Setelah Burma merdeka pada 1948, ketiga komunitas muslim di atas
memiliki peran yang berbeda. Komunitas yang pertama yaitu muslim Burma mendapat
tempat dalam pemerintahan Perdana Menteri U Nu. Sedangkan kaum muslim India
yang lebih berpandangan keluar dan berorientasi pada peniagaan merasa hidup
lebih sulit setelah kemerdekaan. Mereka kemudian mencari persekutuan politik
dengan politisi-politisi Burma atau kembali ke India dan Pakistan. Setelah
nasioalisasi ekonomi besar-besaran oleh pemerintahan Dewan Revolusioner Ne Win
pada 1963, ratusan ribu orang Asia Selatan, termasuk kaum muslim, kembali ke
Negara asal mereka.
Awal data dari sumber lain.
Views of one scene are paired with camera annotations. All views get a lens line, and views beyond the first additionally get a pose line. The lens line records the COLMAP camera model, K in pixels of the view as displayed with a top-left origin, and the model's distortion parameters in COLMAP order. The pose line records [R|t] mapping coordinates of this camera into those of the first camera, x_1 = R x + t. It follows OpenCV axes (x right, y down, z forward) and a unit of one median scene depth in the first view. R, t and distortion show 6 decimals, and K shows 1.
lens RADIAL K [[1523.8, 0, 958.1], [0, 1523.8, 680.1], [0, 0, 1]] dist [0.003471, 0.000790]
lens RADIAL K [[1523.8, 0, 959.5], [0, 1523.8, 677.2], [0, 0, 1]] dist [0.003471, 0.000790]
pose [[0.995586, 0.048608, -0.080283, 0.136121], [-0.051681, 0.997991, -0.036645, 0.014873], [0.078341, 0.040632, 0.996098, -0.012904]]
Namun, masih terdapat komunitas muslim dalam jumlah yang
signifikan tersisa di Yangon dan kota-kota lain di selatan Myanmar.
Catatan Kelam
Catatan Kelam
Dibandingkan dengan muslimZerbadee dan muslim India, kedudukan muslim Rakhine (Rohingya) tergolong yang paling sukar. Mereka merupakan komunitas yang paling miskin yang ada di Burma.Mereka selalu ditolak status kewarganegaraannya, juga berbagai akses sekolah dan rumah sakit.Selain itu, mereka juga disulitkan oleh peperangan, dislokasi, dan perselisihan. Pada tahun 1942 terjadi peristiwa yang sangat memilukan bagi umat Islam, gerakan anti Islam yang dilancarkan oleh penganut Budha melakukan pembantai besar-besaran terhadap muslim di Arakan yang mengakibatkan kematian sekitar 100.000 umat Islam sedangkan sebagian lainnya mengalami cacat dan tidak diizinkan untuk menempati rumah dan tanah mereka sendiri.
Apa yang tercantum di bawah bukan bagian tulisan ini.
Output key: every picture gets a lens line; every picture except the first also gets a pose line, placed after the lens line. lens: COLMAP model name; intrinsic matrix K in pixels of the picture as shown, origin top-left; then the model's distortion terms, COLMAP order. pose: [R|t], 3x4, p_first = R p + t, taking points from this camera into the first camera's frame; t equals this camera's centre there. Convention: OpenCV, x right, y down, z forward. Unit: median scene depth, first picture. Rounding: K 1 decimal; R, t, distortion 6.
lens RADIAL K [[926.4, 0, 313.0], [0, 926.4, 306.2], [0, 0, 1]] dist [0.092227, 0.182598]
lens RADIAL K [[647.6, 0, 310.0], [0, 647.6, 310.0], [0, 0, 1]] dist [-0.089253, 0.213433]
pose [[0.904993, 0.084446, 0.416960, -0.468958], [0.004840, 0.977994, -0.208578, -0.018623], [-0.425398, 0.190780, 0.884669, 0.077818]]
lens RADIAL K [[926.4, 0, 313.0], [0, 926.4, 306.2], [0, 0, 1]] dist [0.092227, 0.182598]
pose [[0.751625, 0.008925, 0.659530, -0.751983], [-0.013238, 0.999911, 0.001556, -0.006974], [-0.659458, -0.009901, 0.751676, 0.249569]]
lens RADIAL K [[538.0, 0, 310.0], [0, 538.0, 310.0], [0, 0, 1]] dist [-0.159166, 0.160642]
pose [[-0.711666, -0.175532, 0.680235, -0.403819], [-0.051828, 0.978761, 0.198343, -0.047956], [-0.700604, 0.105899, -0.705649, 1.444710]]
Akibat penindasan dan diskriminasi yang mereka alami, setelah perang
dunia II kaum muslim ini menuntut agar bagian utara dari wilayah Arakan yaitu
Buthidaung dan Maungdaw yang mereka tempati dimasukkan ke Pakistan. Namun
pemerintah menolak tuntutan tersebut, sehingga terjadilah perselisihan
bersenjata antara pasukan “Mujahid” yang dibentuk oleh muslim Rohingya dengan
pasukan pemerintah.
Mengambil Jalan Tengah, Berusaha Mencari Ketenangan
Mengambil Jalan Tengah, Berusaha Mencari Ketenangan
Etnis muslim lainnya yaitu Hui-hui di Myanmar semakin menunjukkan kecenderungan membaur, sehingga mereka tidak terlalu terlihat sebagai sebuah komunitas muslim yang menonjol. Hal ini dilakukan sekedar demi kepentingan pragmatis akibat trauma pembantaian di berbagai daerah. Jumlah mereka pun terbilang lebih sedikit dibandingkan dengan kelompok muslim lainnya yang membentuk komunitas tersendiri sebagaimana yang telah disebutkan di atas.
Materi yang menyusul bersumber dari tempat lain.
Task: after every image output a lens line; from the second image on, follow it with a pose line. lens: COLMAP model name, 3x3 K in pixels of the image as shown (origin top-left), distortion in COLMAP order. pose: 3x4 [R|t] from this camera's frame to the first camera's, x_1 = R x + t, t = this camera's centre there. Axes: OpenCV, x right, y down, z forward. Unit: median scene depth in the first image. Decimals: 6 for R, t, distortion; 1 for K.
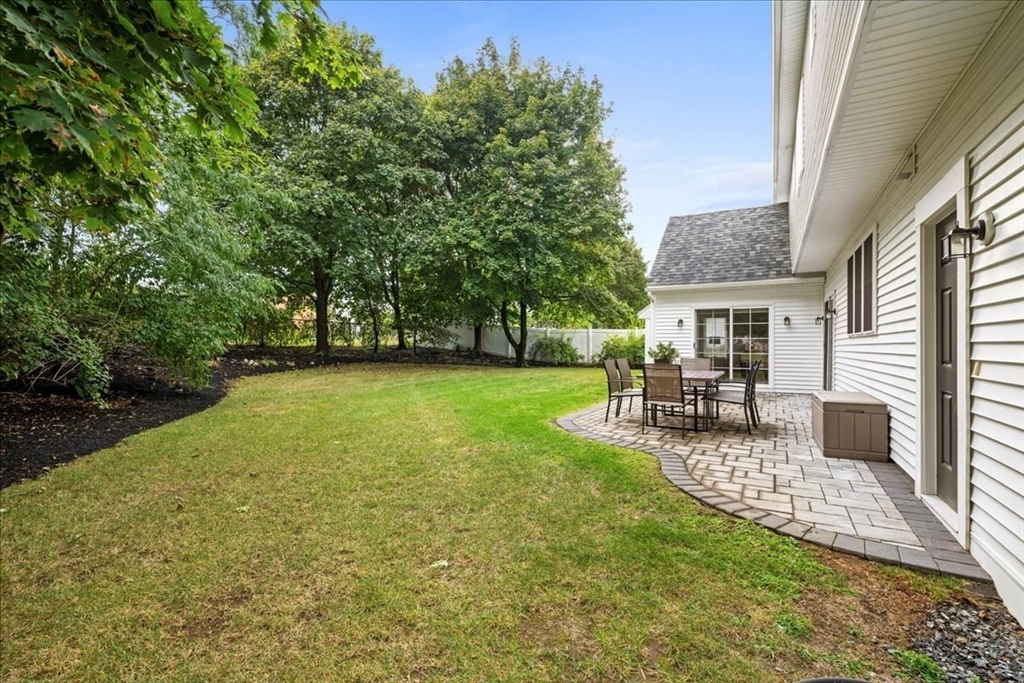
lens RADIAL K [[462.4, 0, 512.0], [0, 462.4, 341.5], [0, 0, 1]] dist [0.002217, 0.000048]
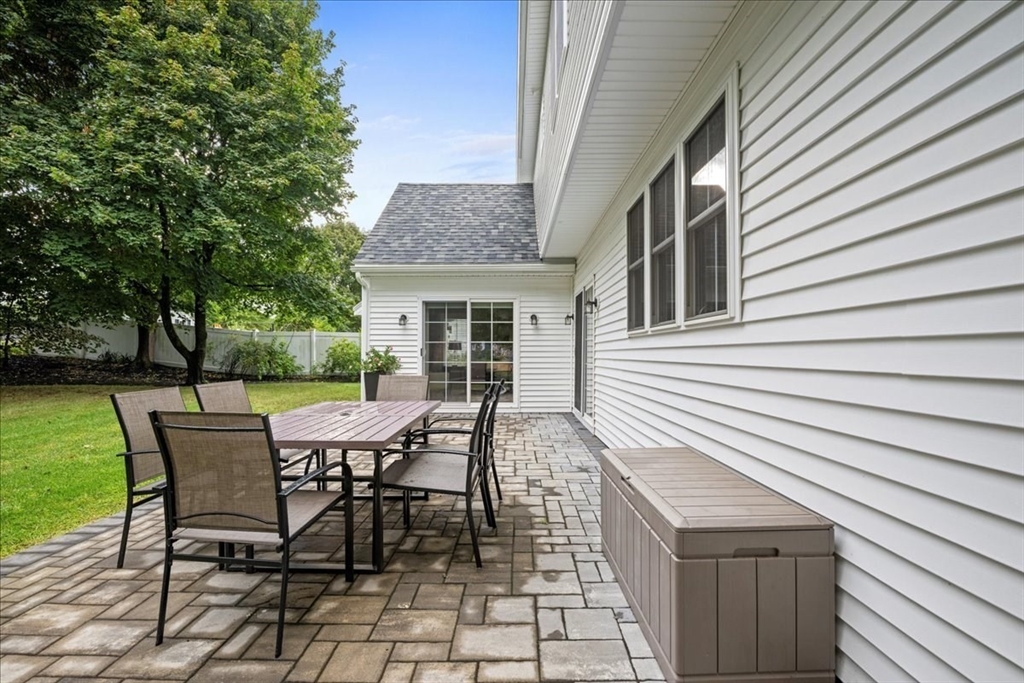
lens RADIAL K [[458.6, 0, 514.2], [0, 458.6, 345.6], [0, 0, 1]] dist [-0.014346, -0.000061]
pose [[0.870995, 0.003546, 0.491280, 0.159097], [-0.000051, 0.999975, -0.007128, 0.003599], [-0.491292, 0.006183, 0.870973, 0.293324]]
Mereka kebanyakan berprofesi sebagai pedagang dan penyedia jasa di
kota belahan tengah dan utara negeri itu. Selain itu kecenderungan kelompok
Huihui untuk memilih pasangan perkawinan dari kelompok Burma yang lain yang
meningkat tahun 1970-an, membuat Huihui sudah sangat membaur sekali dengan
masyarakat Myanmar, sehingga etnis muslim ini mungkin sudah tidak begitu
relevan dalam kajian perkembangan masyarakat muslim di Myanmar saat ini.